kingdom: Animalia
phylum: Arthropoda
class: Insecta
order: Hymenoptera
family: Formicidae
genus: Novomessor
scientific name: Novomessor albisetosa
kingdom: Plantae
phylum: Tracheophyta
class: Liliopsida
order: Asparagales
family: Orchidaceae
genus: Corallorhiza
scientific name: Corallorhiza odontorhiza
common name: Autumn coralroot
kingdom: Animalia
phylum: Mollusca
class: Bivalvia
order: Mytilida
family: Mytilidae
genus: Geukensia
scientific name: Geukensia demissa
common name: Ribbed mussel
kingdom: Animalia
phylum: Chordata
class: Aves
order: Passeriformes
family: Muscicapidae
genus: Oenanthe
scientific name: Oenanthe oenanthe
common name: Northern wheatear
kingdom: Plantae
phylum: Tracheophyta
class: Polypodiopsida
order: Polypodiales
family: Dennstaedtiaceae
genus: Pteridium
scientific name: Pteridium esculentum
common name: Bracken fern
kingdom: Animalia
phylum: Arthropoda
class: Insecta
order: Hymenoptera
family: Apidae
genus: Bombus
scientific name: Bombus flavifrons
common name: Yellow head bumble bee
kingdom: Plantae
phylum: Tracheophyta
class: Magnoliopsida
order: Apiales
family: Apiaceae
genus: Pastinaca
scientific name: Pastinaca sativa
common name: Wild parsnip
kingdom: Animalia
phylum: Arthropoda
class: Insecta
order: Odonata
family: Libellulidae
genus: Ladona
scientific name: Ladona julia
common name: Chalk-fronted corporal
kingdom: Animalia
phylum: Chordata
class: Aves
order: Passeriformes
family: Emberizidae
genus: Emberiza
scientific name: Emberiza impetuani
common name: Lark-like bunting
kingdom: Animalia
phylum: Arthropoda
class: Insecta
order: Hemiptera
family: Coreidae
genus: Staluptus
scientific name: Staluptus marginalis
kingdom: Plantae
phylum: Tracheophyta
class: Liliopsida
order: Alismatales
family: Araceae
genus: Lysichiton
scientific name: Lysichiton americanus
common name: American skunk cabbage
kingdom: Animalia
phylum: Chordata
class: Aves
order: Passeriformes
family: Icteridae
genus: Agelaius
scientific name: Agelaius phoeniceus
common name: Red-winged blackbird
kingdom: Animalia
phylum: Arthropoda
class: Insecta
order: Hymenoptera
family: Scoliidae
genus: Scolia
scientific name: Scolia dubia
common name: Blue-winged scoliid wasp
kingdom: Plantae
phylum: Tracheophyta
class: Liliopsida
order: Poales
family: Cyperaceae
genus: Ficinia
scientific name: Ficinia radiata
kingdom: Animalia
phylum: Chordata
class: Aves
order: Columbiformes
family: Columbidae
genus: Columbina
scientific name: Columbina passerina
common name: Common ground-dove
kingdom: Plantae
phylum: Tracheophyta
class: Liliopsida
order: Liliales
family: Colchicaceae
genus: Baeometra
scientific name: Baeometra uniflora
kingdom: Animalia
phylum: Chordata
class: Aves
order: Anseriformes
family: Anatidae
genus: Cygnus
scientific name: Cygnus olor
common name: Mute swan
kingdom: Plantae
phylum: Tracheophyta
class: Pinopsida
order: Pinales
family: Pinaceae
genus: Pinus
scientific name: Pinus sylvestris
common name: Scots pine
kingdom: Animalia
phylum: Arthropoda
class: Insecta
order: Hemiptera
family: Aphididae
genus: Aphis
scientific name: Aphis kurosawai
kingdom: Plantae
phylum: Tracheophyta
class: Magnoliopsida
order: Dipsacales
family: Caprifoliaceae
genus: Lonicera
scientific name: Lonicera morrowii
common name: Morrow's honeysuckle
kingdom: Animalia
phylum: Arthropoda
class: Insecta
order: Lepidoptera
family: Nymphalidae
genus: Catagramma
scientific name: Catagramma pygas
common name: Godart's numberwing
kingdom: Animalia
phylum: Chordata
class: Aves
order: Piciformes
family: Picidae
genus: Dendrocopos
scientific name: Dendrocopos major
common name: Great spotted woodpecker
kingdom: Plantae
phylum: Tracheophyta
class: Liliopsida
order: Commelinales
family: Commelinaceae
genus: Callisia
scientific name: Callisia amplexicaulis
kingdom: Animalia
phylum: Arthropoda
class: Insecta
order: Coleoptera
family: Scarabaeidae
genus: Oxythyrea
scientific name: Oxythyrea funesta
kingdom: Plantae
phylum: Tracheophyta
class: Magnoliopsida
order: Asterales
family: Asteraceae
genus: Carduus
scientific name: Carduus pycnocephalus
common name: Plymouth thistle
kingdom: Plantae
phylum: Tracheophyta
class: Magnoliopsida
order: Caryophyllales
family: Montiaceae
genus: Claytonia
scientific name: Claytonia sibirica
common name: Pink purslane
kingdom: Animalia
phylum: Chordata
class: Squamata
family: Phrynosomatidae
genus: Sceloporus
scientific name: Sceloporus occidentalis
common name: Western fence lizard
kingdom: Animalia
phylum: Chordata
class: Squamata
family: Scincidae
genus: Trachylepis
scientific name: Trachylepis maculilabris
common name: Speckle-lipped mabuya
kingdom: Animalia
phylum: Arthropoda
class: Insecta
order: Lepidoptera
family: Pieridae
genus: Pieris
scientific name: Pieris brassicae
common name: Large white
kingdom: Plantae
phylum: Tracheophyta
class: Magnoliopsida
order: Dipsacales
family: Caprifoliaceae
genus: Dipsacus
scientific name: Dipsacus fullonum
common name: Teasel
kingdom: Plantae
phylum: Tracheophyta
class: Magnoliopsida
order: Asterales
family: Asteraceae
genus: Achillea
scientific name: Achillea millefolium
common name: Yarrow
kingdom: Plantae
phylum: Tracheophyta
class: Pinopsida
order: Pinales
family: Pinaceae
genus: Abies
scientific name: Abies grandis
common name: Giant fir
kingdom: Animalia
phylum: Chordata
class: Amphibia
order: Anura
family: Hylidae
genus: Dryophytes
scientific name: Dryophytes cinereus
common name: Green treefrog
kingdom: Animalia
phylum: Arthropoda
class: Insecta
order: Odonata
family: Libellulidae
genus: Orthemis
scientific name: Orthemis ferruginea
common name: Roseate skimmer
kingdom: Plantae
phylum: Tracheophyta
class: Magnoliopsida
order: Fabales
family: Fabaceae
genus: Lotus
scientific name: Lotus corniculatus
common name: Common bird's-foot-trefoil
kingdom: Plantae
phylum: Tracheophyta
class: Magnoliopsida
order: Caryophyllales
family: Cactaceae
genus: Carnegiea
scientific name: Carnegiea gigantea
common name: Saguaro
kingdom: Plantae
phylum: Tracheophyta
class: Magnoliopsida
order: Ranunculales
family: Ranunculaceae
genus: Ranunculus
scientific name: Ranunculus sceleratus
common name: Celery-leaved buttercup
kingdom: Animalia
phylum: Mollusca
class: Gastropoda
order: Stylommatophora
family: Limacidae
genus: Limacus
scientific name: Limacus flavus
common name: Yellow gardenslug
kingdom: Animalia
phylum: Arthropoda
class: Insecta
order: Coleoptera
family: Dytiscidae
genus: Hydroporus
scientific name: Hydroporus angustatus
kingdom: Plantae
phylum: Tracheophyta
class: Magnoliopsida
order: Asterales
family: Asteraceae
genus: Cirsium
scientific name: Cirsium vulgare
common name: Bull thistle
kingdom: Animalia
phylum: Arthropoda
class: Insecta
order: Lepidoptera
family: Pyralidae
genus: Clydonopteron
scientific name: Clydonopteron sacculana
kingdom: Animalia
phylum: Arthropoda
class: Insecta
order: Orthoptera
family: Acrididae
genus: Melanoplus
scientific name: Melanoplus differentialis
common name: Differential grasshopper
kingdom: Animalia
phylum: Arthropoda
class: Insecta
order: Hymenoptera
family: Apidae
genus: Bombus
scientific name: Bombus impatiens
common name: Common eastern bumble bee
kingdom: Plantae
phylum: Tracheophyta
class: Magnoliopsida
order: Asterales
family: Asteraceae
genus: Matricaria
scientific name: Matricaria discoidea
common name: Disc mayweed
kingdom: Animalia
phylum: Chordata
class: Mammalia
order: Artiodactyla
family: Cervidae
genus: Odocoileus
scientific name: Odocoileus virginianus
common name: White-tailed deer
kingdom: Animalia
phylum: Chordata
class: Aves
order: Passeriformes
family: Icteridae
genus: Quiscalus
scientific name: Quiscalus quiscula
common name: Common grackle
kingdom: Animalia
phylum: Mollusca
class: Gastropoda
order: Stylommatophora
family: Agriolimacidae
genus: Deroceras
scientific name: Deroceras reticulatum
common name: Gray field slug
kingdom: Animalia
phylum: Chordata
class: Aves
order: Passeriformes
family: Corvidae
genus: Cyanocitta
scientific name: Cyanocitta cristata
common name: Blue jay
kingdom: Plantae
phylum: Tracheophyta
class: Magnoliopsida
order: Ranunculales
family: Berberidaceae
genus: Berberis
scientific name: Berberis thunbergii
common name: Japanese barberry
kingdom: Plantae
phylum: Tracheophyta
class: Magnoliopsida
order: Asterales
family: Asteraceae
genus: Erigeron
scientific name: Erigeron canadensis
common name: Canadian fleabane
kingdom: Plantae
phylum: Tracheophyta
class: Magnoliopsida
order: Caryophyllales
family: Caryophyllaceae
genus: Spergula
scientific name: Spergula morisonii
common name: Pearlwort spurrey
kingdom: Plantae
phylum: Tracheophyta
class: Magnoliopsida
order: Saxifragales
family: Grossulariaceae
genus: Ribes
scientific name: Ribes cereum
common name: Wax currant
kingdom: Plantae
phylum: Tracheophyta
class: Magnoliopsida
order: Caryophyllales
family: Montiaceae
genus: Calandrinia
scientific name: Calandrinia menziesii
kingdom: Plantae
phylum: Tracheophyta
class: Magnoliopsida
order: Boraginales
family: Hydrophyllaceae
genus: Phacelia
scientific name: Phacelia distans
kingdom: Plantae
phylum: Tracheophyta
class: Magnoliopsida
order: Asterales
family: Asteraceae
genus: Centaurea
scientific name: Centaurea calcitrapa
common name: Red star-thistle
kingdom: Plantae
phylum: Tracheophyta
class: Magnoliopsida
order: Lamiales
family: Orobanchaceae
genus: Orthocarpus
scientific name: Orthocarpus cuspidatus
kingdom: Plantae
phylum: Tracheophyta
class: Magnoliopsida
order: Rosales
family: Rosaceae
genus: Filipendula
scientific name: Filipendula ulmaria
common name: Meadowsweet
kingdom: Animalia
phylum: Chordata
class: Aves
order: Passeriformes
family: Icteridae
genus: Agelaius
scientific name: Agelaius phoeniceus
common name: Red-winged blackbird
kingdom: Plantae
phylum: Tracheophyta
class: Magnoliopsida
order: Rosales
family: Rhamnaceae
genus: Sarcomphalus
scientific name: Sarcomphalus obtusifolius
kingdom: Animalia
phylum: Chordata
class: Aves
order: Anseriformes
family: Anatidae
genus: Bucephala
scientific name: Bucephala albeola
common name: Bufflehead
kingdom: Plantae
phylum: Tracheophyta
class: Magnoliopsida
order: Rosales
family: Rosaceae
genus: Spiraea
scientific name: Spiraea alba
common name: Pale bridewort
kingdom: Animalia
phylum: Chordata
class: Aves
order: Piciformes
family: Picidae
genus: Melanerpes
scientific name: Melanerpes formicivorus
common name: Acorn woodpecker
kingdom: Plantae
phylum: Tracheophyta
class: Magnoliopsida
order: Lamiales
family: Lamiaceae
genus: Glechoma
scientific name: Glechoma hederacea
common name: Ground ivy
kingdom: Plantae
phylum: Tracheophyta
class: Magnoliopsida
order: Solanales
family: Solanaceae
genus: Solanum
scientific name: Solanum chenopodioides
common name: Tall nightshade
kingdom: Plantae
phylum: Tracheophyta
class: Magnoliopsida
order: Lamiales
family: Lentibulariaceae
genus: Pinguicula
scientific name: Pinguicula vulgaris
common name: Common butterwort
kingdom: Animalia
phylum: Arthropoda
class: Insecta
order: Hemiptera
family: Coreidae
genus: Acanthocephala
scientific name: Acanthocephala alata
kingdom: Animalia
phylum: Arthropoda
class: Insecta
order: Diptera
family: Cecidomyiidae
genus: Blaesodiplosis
_ _ _ _ _
Copy out the lines of the records from the one containing "scientific name: Oenanthe oenanthe" through the one containing "common name: Yellow head bumble bee", including both of those lines, reproducing them without any change.

§ Output for this task
scientific name: Oenanthe oenanthe
common name: Northern wheatear
kingdom: Plantae
phylum: Tracheophyta
class: Polypodiopsida
order: Polypodiales
family: Dennstaedtiaceae
genus: Pteridium
scientific name: Pteridium esculentum
common name: Bracken fern
kingdom: Animalia
phylum: Arthropoda
class: Insecta
order: Hymenoptera
family: Apidae
genus: Bombus
scientific name: Bombus flavifrons
common name: Yellow head bumble bee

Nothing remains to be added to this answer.